EXERCISE DESCRIPTION =
Type out the whole listing again exactly, pictures omitted.

INFORMATION =
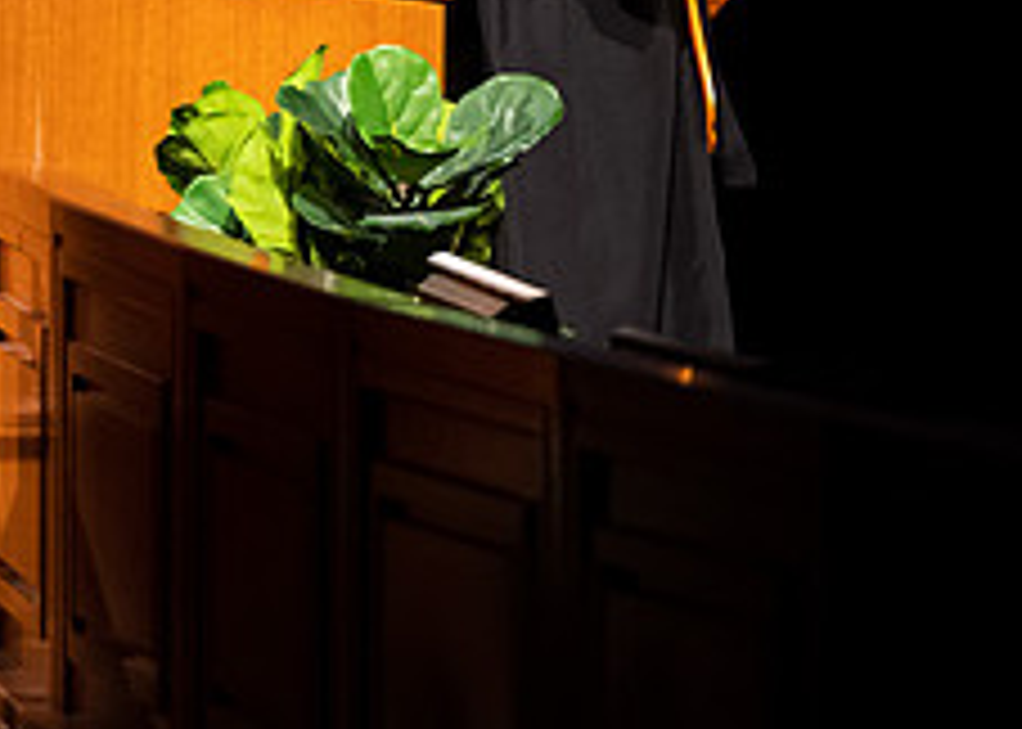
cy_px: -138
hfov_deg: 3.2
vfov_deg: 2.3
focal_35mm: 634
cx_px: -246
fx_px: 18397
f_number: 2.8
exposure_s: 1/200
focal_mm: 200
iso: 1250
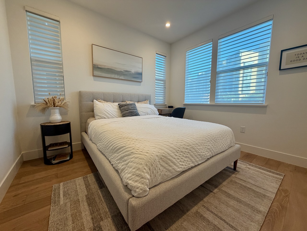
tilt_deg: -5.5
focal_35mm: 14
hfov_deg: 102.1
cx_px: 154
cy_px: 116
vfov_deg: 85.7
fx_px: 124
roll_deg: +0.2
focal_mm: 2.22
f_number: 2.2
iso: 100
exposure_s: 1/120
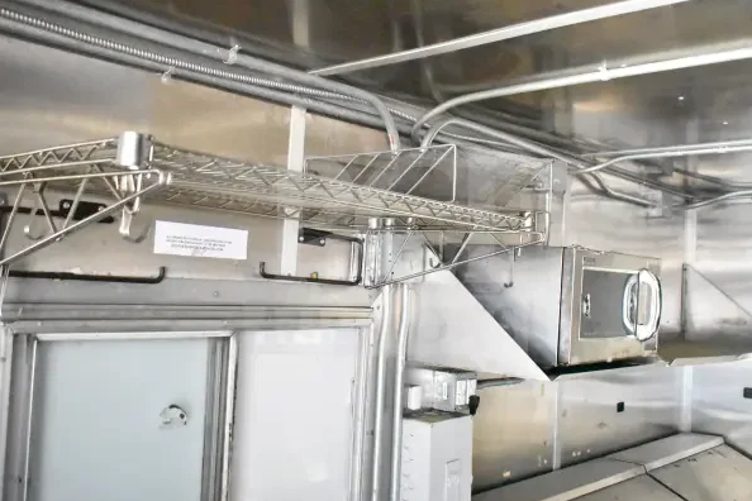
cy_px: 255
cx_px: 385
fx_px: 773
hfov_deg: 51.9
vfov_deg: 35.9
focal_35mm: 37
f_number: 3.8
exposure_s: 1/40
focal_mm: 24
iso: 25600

RESPONSE AREA =
cy_px: -138
hfov_deg: 3.2
vfov_deg: 2.3
focal_35mm: 634
cx_px: -246
fx_px: 18397
f_number: 2.8
exposure_s: 1/200
focal_mm: 200
iso: 1250
tilt_deg: -5.5
focal_35mm: 14
hfov_deg: 102.1
cx_px: 154
cy_px: 116
vfov_deg: 85.7
fx_px: 124
roll_deg: +0.2
focal_mm: 2.22
f_number: 2.2
iso: 100
exposure_s: 1/120
cy_px: 255
cx_px: 385
fx_px: 773
hfov_deg: 51.9
vfov_deg: 35.9
focal_35mm: 37
f_number: 3.8
exposure_s: 1/40
focal_mm: 24
iso: 25600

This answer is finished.